夜が明けてその被害が徐々に明らかになって来た。
柿の木が裂けて折れていた。生木を裂く凄さ、しかもモミジの木が根こそぎ倒れていた。
真夜中に暴風雨だったのだが一瞬耳を疑う轟音が聞こえた。ものすごい音だった。ゴオオーというまるでジェット機が頭上を飛ぶような音、いや墜ちて来たかと思うほどの音が何回も響いた。
嵐が来ても今までこんな音は聞いたことがなかった。思わず窓の外を眺めた爺ちゃんだった。しかし真っ暗闇で何も見えなかった。
一夜明け村中を見て回った。するとビニールハウスが跡形もなく飛び散っていたし、イチヂク農園ではイチヂクの木が全部向きが変わっていた。すべての木が風下に押し曲げられていたのだ。
トウモロコシを始め丈のある植物は全て倒伏していた。
むかし聞いたことがある。そう 旋風というやつだ。
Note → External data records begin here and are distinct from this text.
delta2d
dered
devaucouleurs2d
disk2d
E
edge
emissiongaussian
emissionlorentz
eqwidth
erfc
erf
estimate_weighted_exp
今で言う竜巻に似た種類の暴風だ。
爺ちゃんが大切に育てていたキュウリ、トマト、お花も全部倒れていた。
お昼から小雨の中をひとつひとつ大切に持ち上げ、支柱を建てくくり付けた。
キュウリもトマトも唐辛子も、多くの実が飛び散り散乱していた。
何日も大切に愛しんで育てたのに、一瞬の暴風雨でこの有様。悔しいが天災には勝てない。
幸いな事に他の地域でも土石流などの大災害は起きなかったようだ。